ALBERTO Alcontin, a 52-year-old resident of Barangay Guadalupe in Carcar City, had to adjust his household’s rice consumption in response to soaring rice prices.

Alcontin shared with SunStar Cebu on April 8, 2024, the challenges his family of three faces due to the escalating prices of this staple food item.

Formerly accustomed to purchasing 10 kilograms of rice per week to sustain his family, he said he is now forced to reduce that amount by half.

Alcontin added that they have chosen to skip rice and substitute bread for breakfast to stretch the five kilograms over six days, saving it for lunch and dinner.

“Sauna, sa usa ka semana, imbes 10 kilos amoang i-konsumo, five kilos na lang. Kay inig buntag, dili na lang mi mokaon og kan-on, inig paniudto na lang og panihapon,” he said.

(In one week, instead of consuming 10 kilos, we now only consume five kilos. Because in the morning, we no longer eat rice, only during lunch and dinner.)

He said the store where they buy rice sells each kilo for over P60, a significant increase from the previous price of at least P40 per kilo of rice in recent months.

He usually buys Excellent or Ivory premium rice.

Last week, SunStar Cebu reported that the Philippine Statistics Authority (PSA) central office projected rice prices to potentially continue rising until July 2024.

During a press conference on Friday, April 5, PSA director Dennis Mapa highlighted a record-breaking increase in rice inflation. In March 2024, rice inflation reached 24.4 percent, surpassing February 2024’s rate of 23.7 percent.

Inflation means one has to pay more for the same goods and services.

March 2024 marked the highest rice inflation rate in the past 15 years, surpassing the 24.6 percent recorded in February 2009.

“Our expectation is it will increase strongly until July because of the low base effect... unless there is an intervention that will happen in the market that will bring down prices,” he said, adding that prices of rice may gradually slow down by August 2024.

The low base effect in inflation happens when the inflation rate in the previous year was unusually low, as inflation is measured as a percentage change compared to the previous baseline.

SunStar Cebu tried to reach the Department of Agriculture Central Visayas (DA 7) to inquire about the factors influencing rice inflation and the measures being taken to address it but had yet to receive a response as of press time.

Mapa noted significant year-on-year price adjustments for regular, well-milled, and special rice varieties.

In March 2023, regular milled rice was priced at P39.90 per kilogram, but it has now increased to P51.11 per kilogram.
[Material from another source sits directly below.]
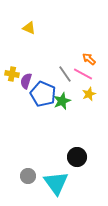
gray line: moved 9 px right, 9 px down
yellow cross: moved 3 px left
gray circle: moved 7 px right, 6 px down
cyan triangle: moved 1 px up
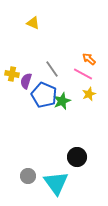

Similarly, the price of well-milled rice has increased to P56.44 per kilogram from P44.23 per kilogram in the same month last year.

The agency said that prices of special rice have increased by approximately P10 per kilogram over the past year. The country’s headline inflation rate slightly accelerated in March 2024 at 3.7 percent.

Rice resellers

Helen de la Peña, a store owner in Barangay Tejero, Cebu City, said she helps her customers afford rice by offering it in smaller quantities.

For instance, a kilo of Ivory premium rice, priced at P64 per kilo, can be bought in half-kilogram for P32, and in quarter-kilogram portions for P16.

De la Peña said her supplier has maintained stable yet still high prices for rice. She purchased a 50-kilo sack for P2,830, a slight relief from the price of P2,850 per sack last week.

Merlin Tancawan, a vendor in a store located inside T. Padilla Market, echoed the same sentiments, saying that prices dropped a little, but she considered them still high.

She said she sells a 50-kilo sack of Ganador rice to their customers for P2,930, down from P3,000 per sack in previous months, while a sack of Doña Conchita is still sold at P3,030.


A national media outfit reported last Saturday, April 6 that the DA is considering mechanization to decrease rice prices in the country, aiming to boost production levels and lower production costs.

Agriculture Assistant Secretary Arnel de Mesa said that crushed grains during the drying and milling process cause 15 to 20 percent of post-harvest losses, resulting in wastage.

“The percentage is about 15 to 20 percent depending on the area and the level. The majority is in the drying and milling process. For example, in milling, 65 percent is already a big figure in milling recovery, but many of our mills still have 50 to 55 percent milling recovery,” he said.